Large companies must also resist the impulse to throw money at problems. Mergers and acquisitions fail more often than marriages: Cisco buying Flip Video, AOL taking a bath on Bebo, which it bought for $850 million and sold two years later for $10 million; News Corp. writing down hundreds of millions of dollars on Myspace. A big, established company can't buy out a plucky startup and hope innovation and world-beating products will soon start flowing. They also can't simply build a product and hope users will come. News Corp. blew through $30 million to launch The Daily, an iPad newspaper, and tens of millions more to operate it until it shut down less than two years later due to lack of interest.
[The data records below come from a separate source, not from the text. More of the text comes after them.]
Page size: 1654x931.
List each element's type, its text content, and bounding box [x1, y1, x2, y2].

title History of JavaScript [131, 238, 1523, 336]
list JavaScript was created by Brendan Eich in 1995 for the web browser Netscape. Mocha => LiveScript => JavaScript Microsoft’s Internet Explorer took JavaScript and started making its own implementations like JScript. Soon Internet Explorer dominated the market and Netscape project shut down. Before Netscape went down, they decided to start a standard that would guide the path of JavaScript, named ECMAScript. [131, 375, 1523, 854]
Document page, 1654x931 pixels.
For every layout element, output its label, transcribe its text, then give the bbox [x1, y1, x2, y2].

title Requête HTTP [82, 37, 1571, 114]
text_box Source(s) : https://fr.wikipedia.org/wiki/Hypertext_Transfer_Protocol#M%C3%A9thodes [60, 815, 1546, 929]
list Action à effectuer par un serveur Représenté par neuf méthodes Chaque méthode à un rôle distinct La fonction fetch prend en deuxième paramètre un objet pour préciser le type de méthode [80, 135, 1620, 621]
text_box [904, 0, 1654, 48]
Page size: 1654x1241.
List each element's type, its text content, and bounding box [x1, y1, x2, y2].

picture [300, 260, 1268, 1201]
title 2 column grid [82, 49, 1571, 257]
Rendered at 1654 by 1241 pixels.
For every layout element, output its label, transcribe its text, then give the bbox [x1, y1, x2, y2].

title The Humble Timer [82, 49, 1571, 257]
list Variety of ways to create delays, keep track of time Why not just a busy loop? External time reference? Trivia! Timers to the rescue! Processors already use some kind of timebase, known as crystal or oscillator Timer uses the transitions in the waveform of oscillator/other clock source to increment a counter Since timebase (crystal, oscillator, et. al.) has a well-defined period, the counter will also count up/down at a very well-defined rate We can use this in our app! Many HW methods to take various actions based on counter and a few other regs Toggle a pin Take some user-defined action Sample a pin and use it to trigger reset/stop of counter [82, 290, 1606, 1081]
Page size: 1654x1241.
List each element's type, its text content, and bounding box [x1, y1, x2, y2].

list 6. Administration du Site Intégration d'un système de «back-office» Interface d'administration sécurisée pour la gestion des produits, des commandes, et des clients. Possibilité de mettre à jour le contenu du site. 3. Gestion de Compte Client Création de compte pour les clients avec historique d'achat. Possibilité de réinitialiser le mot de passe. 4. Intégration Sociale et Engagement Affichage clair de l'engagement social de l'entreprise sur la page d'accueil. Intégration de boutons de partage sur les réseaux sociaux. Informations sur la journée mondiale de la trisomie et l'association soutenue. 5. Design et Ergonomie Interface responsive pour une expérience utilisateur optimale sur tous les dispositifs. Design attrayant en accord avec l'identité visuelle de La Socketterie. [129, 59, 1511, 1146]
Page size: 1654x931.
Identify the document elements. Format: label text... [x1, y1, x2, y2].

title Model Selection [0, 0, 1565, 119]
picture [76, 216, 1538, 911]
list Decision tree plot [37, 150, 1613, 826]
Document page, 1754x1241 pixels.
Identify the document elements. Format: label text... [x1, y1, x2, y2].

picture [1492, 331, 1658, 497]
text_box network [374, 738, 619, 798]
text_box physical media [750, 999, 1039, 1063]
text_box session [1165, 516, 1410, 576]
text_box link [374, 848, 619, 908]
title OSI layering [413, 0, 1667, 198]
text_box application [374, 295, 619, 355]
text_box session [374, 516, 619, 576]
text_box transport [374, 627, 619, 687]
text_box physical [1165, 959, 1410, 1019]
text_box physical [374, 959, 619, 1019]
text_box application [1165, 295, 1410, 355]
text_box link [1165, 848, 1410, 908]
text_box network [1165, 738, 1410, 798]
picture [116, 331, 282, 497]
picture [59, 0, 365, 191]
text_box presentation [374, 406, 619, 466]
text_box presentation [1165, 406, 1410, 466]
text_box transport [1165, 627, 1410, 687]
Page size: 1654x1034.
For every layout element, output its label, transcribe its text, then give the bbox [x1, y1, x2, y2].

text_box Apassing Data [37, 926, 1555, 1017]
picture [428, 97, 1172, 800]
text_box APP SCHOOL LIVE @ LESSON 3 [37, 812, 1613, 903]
Entrepreneurialism has to be stoked from within an organization and demands a different approach to product and business creation. For some it means allowing employees who create promising product ideas the ability to take time off to develop them outside the stultifying corporate environment and rewarding them with a slice of the action if they succeed. For others it's about treating each new acquisition as an independent R&D lab or creating their own startup incubators and accelerators. Meanwhile some companies are choosing to keep their corporate structures in tact but to iterate products through the lens of a startup.

Which is to say big companies aren't dead nor will they necessarily become extinct. But they have to adapt. And that's what this new series will explore.